The book give an example function:
# MATRIX-VECTOR MULTIPLICATION
matvecmult = function(A,x){
m = nrow(A)
n = ncol(A)
y = matrix(0,nrow=m)
for (i in 1:m){
sumvalue = 0
for (j in 1:n){
sumvalue = sumvalue + A[i,j]*x[j]
}
y[i] = sumvalue
}
return(y)
}
How do I call this function in the R console? And what exactly is passing into this function A, X?

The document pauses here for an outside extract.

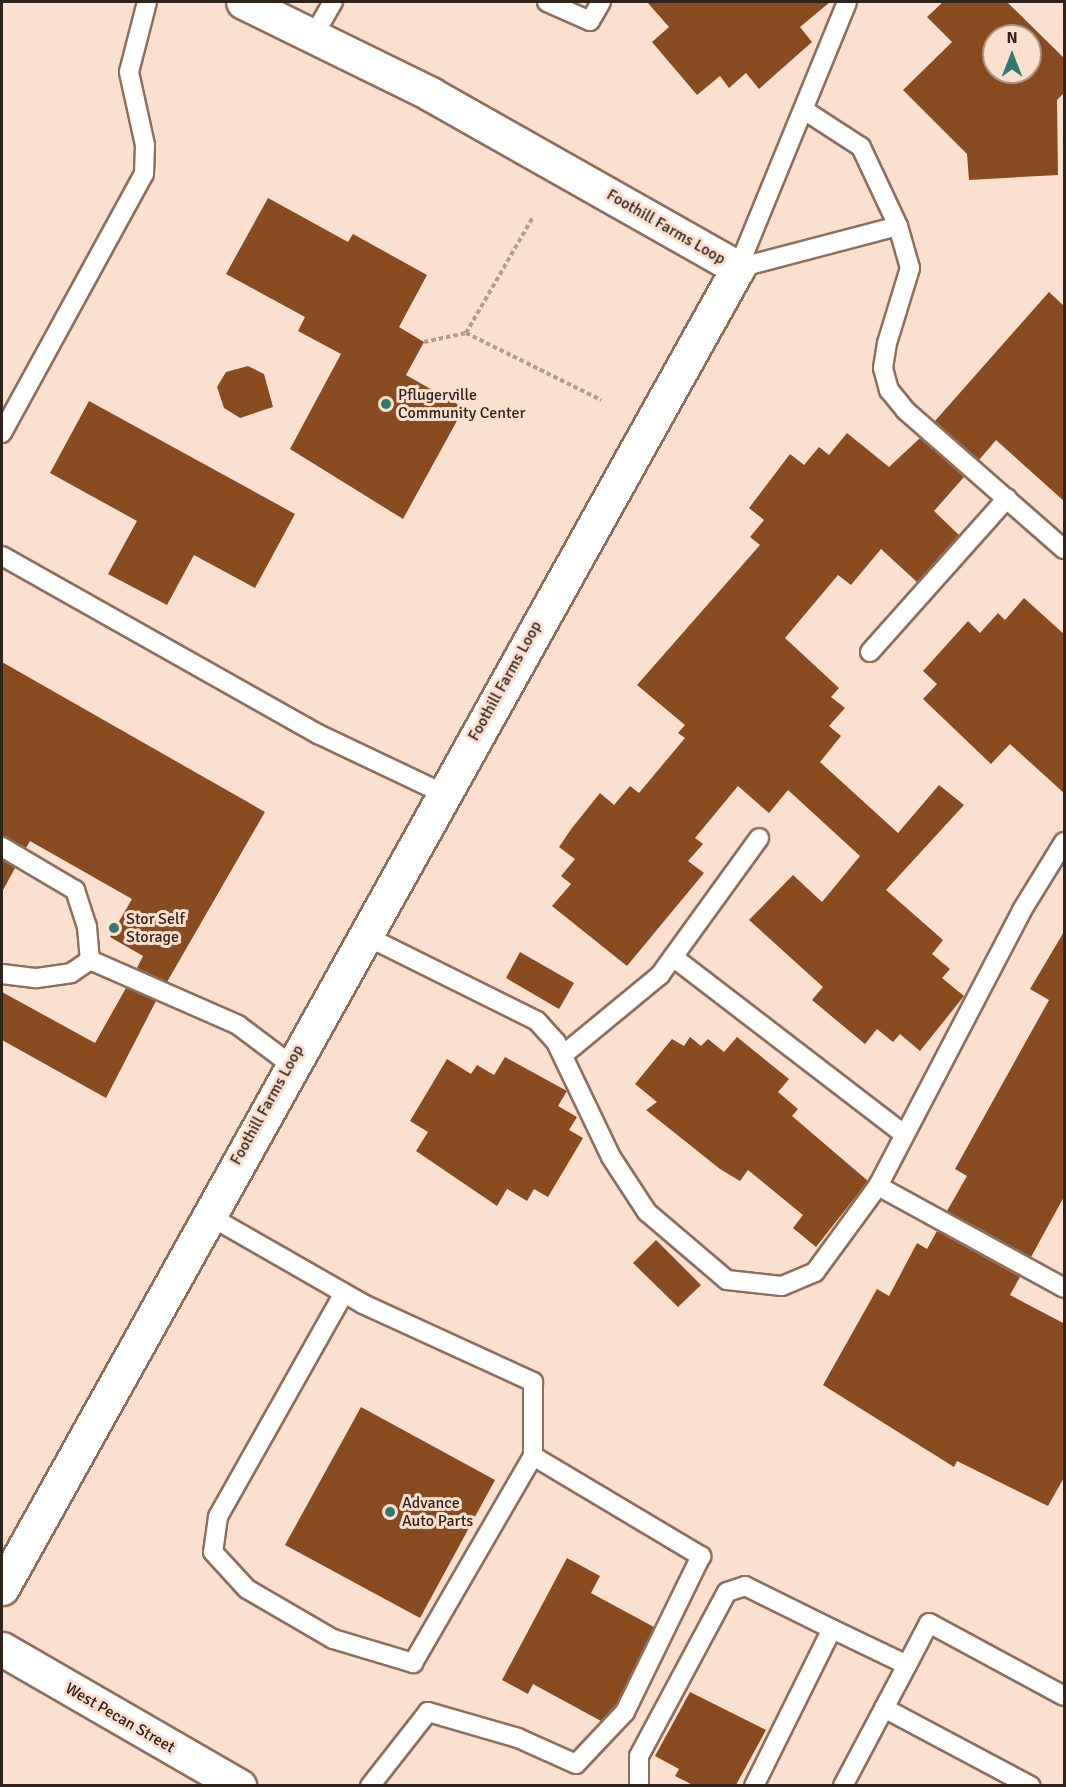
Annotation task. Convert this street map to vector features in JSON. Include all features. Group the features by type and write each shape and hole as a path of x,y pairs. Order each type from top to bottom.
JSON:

The function takes an argument A, which should be a matrix, and x, which should be a numeric vector of same length as values per row in A.
If
A <- matrix(c(1,2,3,4,5,6), nrow = 2, ncol = 3)
[,1] [,2] [,3]
[1,] 1 3 5
[2,] 2 4 6
then you have 3 values (number of columns, ncol) per row, thus x needs to be something like
x <- c(4,5,6)
The function itself iterates all rows, and in each row, each value is multiplied with a value from x, where the value in the first column is multiplied with the first value in x, the value in As second column is multiplied with the second value in x and so on. This is repeated for each row, and the sum for each row is returned by the function.
matvecmult(A, x)
[,1]
[1,] 49 # 1*4 + 3*5 + 5*6
[2,] 64 # 2*4 + 4*5 + 6*6
To run this function, you first have to compile (source) it and then consecutively run these three code lines:
A <- matrix(c(1,2,3,4,5,6), nrow = 2, ncol = 3)
x <- c(4,5,6)
matvecmult(A, x)
This function is designed to return the product of a matrix A with a vector x; i.e. the result will be the matrix product A x (where - as is usual in R, the vector is a column vector). An example should make things clear.
# define a matrix
mymatrix <- matrix(sample(12), nrow <- 4)
# see what the matrix looks like
mymatrix
# [,1] [,2] [,3]
# [1,] 2 10 9
# [2,] 3 1 12
# [3,] 11 7 5
# [4,] 8 4 6
# define a vector where multiplication of our matrix times the vector will be defined
vec3 <- c(-1,0,1)
# apply the function to our matrix and vector
result <- matvecmult(mymatrix, vec3)
result
# [,1]
# [1,] 7
# [2,] 9
# [3,] -6
# [4,] -2
class(result)
# [1] "matrix"
So matvecmult(mymatrix, vec3) is how you would call this function, and the result is an n by 1 matrix, where n is the number of rows in the matrix argument.
You can also get some insight by playing around and seeing what happens when you pass something other than a matrix-vector pair where the product is defined. In some cases, you will get an error; sometimes you get nonsense; and sometimes you get something you might not expect just from the function name. See what happens when you call matvecmult(mymatrix, mymatrix).
The function is calculating the product of a Matrix and a column vector. It assumes both the number of columns of the matrix is equal to the number of elements in the vector.
It stores the number of columns of A in n and number of rows in m.
It then initializes a matrix of mrows with all values as 0.
It iterates along the rows of A and multiplies each value in each row with the values in x.
The answer is the stored in y and finally it returns the single column matrix y.